* **Exercise instructions**
With both ends included, repeat exactly the lines of the entries below from the one containing "primeira mão" down to the one containing "útil en cada", and no others.

* **Data for the task**

Segment Open

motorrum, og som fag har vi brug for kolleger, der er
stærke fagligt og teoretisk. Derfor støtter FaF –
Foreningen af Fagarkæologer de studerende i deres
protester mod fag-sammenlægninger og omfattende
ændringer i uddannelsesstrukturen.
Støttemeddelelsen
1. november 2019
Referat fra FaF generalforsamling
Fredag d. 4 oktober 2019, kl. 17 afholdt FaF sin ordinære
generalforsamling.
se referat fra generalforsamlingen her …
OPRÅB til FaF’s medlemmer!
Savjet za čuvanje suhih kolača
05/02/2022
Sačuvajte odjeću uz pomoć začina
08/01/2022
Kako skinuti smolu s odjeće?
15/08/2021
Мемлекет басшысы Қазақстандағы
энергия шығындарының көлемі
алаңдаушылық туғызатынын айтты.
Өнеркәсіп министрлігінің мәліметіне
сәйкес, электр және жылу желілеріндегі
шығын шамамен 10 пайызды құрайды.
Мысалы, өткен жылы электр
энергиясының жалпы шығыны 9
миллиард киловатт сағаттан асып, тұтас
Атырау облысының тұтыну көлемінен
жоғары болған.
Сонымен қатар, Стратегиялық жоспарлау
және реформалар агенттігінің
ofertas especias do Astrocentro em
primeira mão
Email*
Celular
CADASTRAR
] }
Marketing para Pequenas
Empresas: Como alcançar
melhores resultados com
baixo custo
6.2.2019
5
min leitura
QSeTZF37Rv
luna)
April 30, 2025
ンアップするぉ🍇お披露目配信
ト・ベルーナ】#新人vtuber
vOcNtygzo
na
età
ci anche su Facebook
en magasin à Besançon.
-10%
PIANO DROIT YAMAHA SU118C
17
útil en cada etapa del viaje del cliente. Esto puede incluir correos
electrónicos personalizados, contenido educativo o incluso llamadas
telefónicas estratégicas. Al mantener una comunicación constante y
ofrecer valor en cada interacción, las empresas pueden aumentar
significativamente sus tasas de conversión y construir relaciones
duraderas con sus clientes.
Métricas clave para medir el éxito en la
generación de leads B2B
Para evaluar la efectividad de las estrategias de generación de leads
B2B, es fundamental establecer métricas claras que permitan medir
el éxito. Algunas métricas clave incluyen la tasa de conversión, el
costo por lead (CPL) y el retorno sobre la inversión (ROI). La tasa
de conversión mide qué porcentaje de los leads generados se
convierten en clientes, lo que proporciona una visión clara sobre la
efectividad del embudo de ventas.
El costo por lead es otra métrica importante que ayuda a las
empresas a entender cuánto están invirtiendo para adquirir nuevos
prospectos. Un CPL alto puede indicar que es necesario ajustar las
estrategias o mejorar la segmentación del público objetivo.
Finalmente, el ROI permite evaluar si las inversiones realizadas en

Segment Closed

* **Reply**
primeira mão
Email*
Celular
CADASTRAR
] }
Marketing para Pequenas
Empresas: Como alcançar
melhores resultados com
baixo custo
6.2.2019
5
min leitura
QSeTZF37Rv
luna)
April 30, 2025
ンアップするぉ🍇お披露目配信
ト・ベルーナ】#新人vtuber
vOcNtygzo
na
età
ci anche su Facebook
en magasin à Besançon.
-10%
PIANO DROIT YAMAHA SU118C
17
útil en cada etapa del viaje del cliente. Esto puede incluir correos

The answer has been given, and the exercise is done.